Presently the ruling PDP government at the central level has converted governance mainly into an instrument to sell to themselves choice public properties at rock bottom prices. Equally the main opposition parties like the ANPP and AC fully subscribe to the privatisation agenda. Their own grudge is simply borne out of the desire to be the ones in the central control so that they can easily buy these choice public properties themselves.
In pursuance of these self-serving, anti-poor agenda both the PDP and its main bourgeois rivals have been spending billions of naira so as to win political power come April’s elections. Just like as in the past, it is the working people and poor that will be made to pay for this financial brigandage by the ruling class. Therefore, from whichever angle one may choice to critically examine the current socio political situation, the post election position will need a well-focused and determined Labour leadership drawing appropriate conclusions from its recent history. The new Labour leadership emerging from this conference must of necessity be equipped with a comprehensive economic and political programme which dialectically combines the working masses’ needs of today with tomorrow’s aspirations.

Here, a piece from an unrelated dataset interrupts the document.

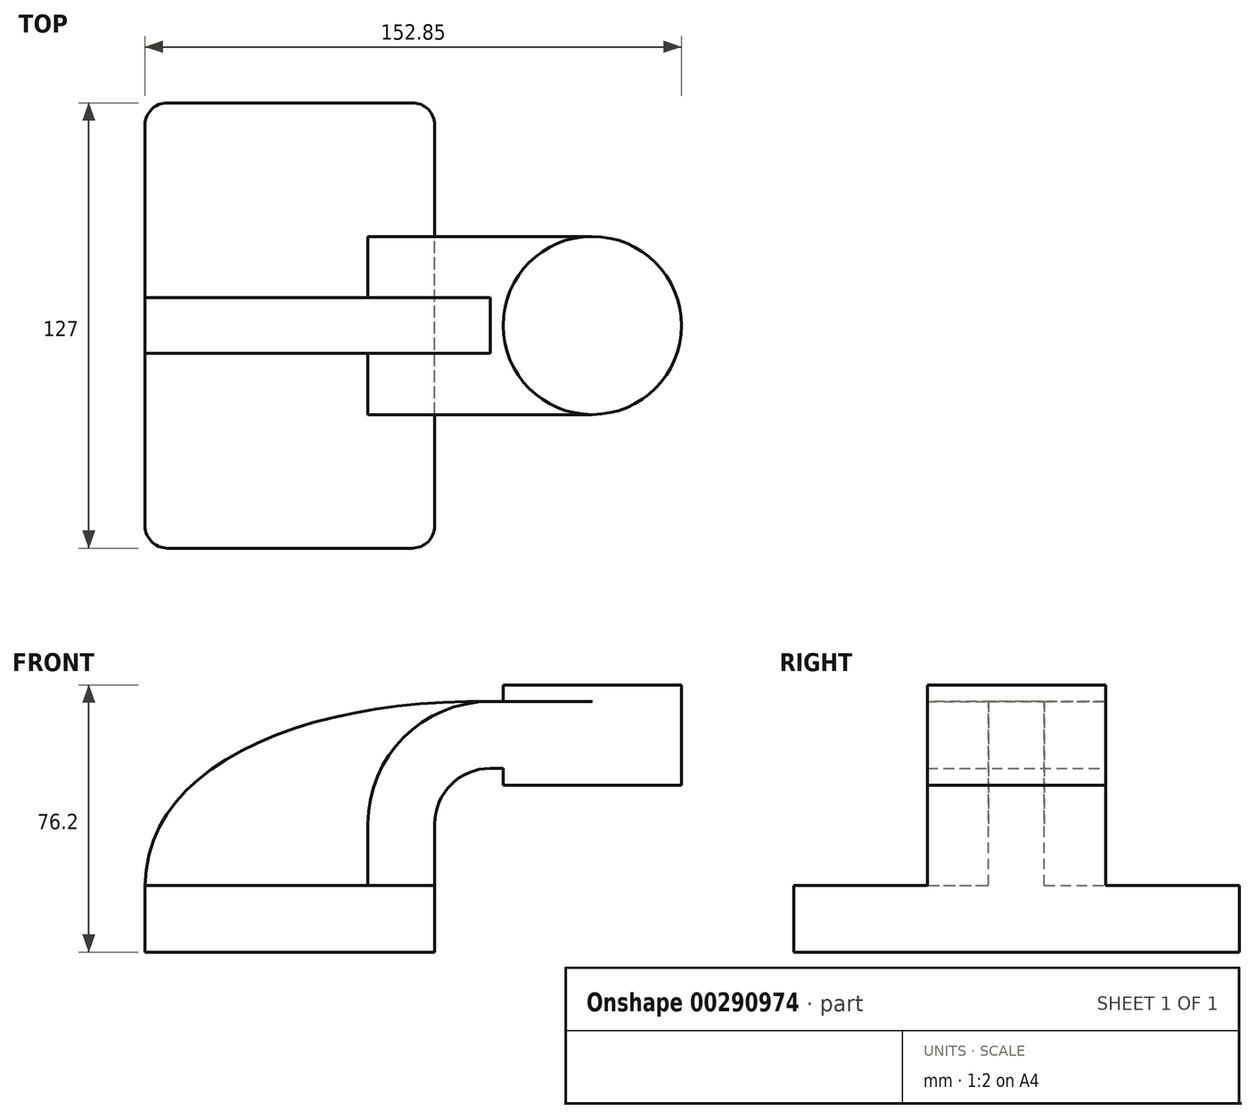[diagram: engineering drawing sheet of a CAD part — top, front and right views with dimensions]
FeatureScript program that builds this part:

Right from its first day in office we in the DSM would expect the issues of a decent living wage, the minimum wage level, alongside more social issues like free quality health care and education for all, to be put on the Congress’s front burner. If this strategy were pursued with all the needed commitment and determination, then it would soon be made obvious that the working masses need their own independent, democratic political party. Since our own foundation we in the DSM have been advocating such a party through which the workers and poor can wrestle political power from the present corrupt capitalist politicians. As the DSM often stated only a genuine workers’ and poor peasants’ government, built on a socialist economy wherein the commanding heights of the economy are publicly owned directly and democratically run by the working masses themselves, can begin to ensure that the human and material resources of society can be used for the benefit of all.
We strongly wish to warn that the continuation of the prevailing capitalist, neo-liberal economic and political agenda, under any shape or guise, will only unleash an unimaginable disaster, socially and politically, on society as a whole and on the working masses in particular. In this situation the NLC will have a responsibility to again take a lead alongside other trade unions and pro-masses’ organisations. Most recently the September 2005 rallies showed again the potential support that can be mobilised but future mobilisations must be used as a preparation for real struggle not just symbolic protest.
We wholeheartedly wish you a successful conference which, we trust, will prepare the way for victory in the inevitable struggles that working people will have to wage in order to change society.